-- DATASET EXCERPTS follows --

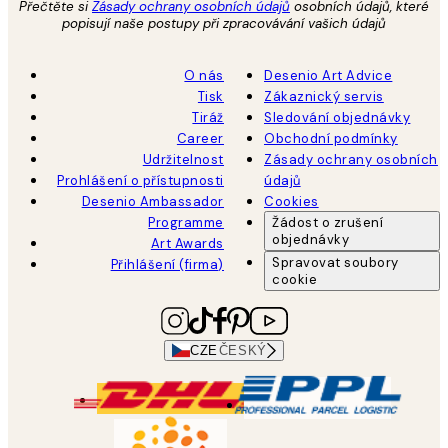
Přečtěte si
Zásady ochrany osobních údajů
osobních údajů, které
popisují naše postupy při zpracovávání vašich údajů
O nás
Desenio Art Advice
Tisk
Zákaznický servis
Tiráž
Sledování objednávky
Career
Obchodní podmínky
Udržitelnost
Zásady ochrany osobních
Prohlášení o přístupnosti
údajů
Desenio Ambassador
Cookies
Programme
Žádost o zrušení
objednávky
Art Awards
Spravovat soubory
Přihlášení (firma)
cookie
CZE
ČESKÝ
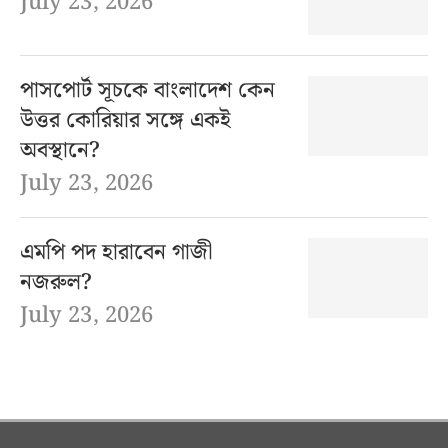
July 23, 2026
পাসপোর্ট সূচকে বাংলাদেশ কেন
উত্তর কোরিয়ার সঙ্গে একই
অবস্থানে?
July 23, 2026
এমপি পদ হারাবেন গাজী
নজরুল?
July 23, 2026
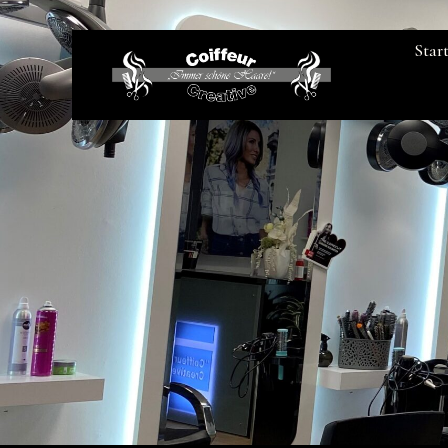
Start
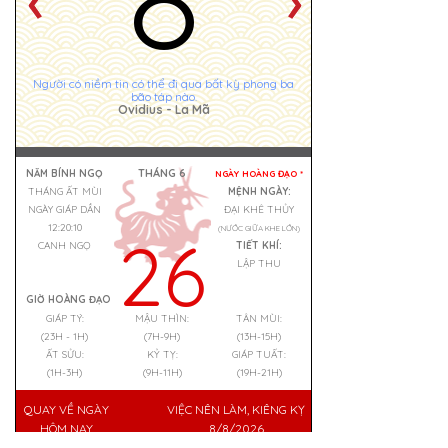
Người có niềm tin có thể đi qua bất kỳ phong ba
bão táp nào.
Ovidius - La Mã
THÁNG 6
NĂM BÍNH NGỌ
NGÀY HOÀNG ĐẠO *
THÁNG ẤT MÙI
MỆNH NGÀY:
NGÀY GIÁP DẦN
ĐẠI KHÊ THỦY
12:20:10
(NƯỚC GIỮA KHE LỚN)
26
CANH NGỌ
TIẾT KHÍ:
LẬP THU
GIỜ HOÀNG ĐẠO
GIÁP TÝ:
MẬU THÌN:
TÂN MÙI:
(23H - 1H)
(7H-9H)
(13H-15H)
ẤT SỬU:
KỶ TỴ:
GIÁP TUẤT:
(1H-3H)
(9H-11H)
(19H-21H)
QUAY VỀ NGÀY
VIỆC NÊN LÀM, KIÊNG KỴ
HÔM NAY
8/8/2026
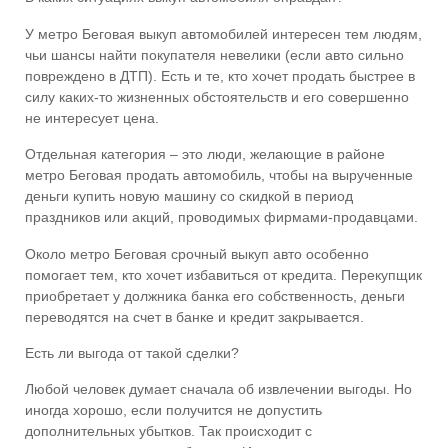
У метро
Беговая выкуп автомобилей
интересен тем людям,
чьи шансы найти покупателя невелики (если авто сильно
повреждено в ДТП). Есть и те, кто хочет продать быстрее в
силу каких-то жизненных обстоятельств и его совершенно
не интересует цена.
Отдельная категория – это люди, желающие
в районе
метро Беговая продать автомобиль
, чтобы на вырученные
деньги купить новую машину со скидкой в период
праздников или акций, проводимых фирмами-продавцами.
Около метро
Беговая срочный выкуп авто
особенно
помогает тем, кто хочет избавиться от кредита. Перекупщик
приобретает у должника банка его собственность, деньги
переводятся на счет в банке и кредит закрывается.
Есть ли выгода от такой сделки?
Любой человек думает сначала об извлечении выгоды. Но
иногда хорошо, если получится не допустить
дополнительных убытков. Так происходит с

-- DATASET EXCERPTS concluded --
-- DATASET EXCERPTS follows --

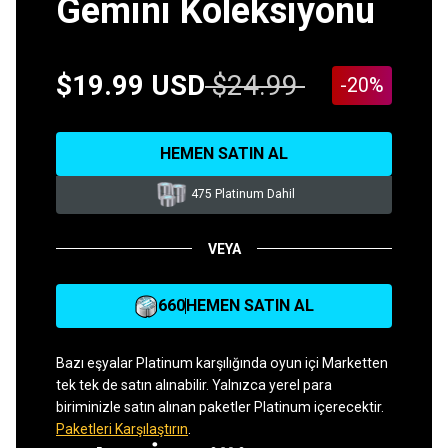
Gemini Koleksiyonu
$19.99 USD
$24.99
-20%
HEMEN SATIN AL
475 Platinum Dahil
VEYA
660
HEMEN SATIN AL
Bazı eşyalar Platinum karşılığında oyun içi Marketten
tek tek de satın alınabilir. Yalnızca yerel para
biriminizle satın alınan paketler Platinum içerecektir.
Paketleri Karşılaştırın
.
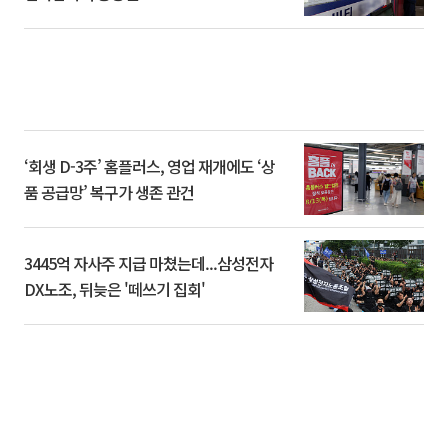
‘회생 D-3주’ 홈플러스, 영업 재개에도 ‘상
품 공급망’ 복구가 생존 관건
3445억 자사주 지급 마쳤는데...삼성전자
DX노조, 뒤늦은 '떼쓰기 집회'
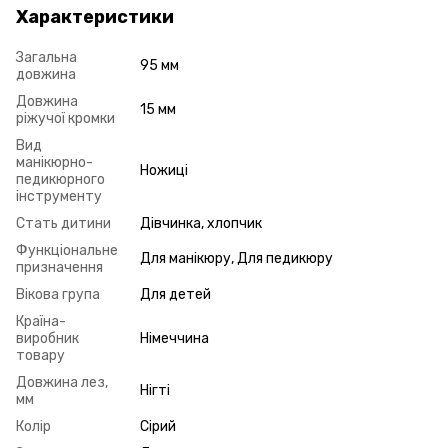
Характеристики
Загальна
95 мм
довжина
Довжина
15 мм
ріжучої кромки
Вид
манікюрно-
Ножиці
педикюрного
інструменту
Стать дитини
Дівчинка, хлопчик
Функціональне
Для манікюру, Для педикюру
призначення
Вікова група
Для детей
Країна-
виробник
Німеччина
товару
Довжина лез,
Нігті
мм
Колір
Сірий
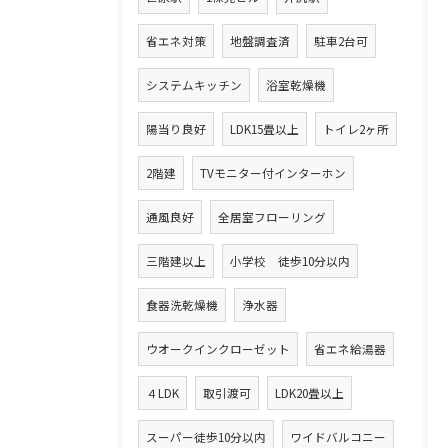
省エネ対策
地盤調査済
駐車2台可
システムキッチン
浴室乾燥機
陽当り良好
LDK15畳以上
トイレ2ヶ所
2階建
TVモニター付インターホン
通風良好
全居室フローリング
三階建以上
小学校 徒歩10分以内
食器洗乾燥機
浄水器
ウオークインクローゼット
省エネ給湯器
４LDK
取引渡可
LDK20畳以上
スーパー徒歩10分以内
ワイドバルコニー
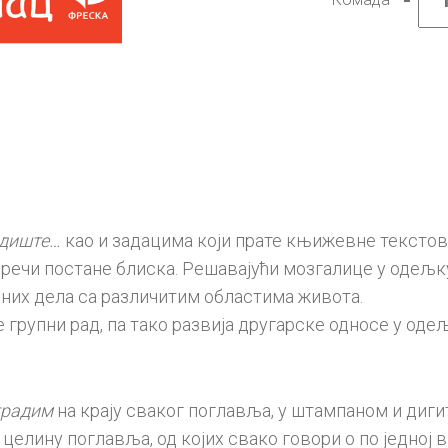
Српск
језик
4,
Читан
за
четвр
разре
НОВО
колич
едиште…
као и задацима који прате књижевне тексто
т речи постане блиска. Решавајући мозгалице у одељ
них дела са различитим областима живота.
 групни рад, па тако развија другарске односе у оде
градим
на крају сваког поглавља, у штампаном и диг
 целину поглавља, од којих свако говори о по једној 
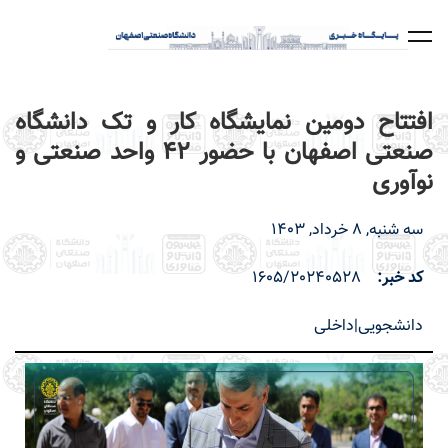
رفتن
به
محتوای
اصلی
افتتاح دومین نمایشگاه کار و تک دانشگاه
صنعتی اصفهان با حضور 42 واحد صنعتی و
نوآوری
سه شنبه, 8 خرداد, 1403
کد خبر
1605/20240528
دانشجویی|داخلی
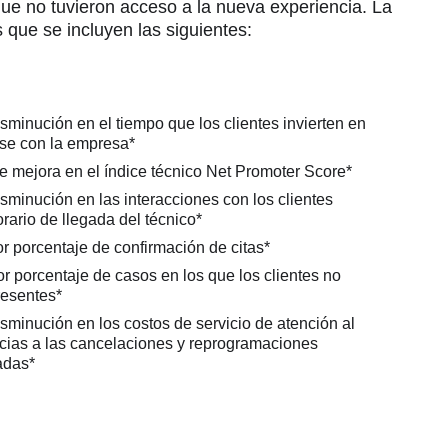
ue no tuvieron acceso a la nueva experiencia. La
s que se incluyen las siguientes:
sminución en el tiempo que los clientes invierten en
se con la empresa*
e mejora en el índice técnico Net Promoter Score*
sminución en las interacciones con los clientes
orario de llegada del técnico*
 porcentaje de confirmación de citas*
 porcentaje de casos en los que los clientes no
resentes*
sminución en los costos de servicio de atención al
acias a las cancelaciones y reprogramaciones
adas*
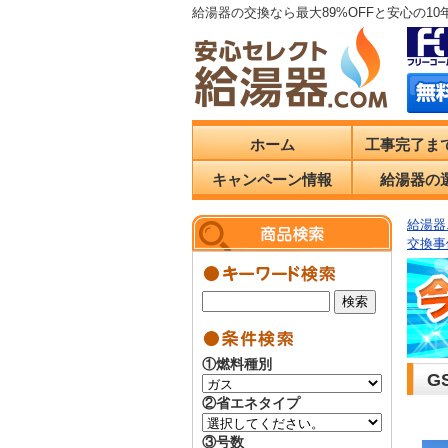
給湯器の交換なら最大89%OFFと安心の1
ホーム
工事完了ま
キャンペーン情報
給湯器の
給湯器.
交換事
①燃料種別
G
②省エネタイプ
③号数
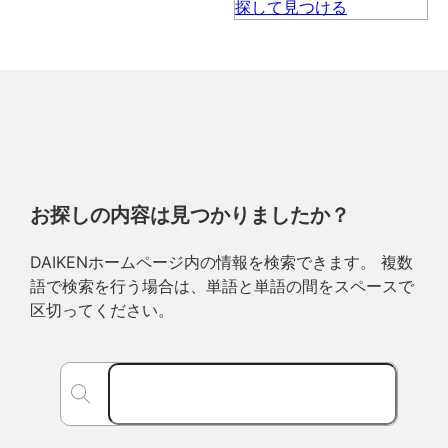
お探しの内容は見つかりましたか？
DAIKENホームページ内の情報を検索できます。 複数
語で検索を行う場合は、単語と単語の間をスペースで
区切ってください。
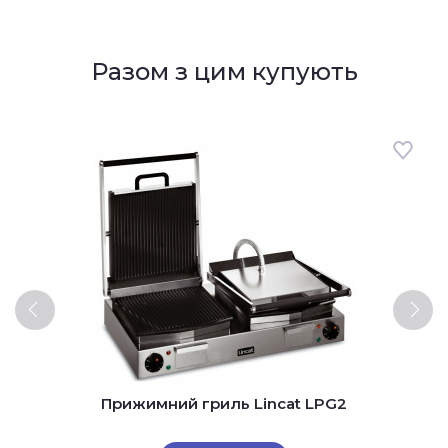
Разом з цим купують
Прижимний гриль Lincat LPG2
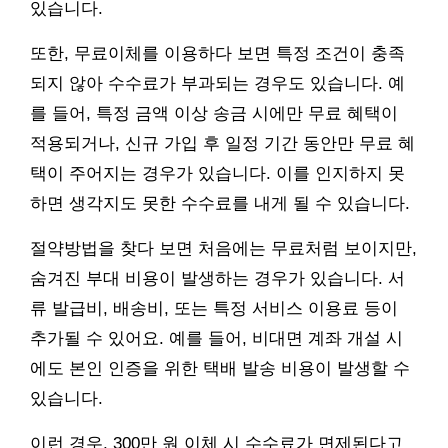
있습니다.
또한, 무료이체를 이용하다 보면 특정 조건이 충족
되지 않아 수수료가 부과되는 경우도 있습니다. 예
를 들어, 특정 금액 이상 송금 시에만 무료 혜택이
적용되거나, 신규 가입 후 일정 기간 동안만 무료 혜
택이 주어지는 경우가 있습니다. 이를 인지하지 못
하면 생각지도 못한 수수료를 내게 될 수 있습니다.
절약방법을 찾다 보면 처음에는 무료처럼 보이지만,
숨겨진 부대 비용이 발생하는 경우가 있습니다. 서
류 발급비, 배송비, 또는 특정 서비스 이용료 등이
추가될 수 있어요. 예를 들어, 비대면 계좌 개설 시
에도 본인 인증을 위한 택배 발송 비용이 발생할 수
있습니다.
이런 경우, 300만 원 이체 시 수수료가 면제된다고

-- DATASET EXCERPTS concluded --

THE TASK =>
Search the lines above for the string "sminución" and copy each line that has it.

REPLY =>
sminución en el tiempo que los clientes invierten en
sminución en las interacciones con los clientes
sminución en los costos de servicio de atención al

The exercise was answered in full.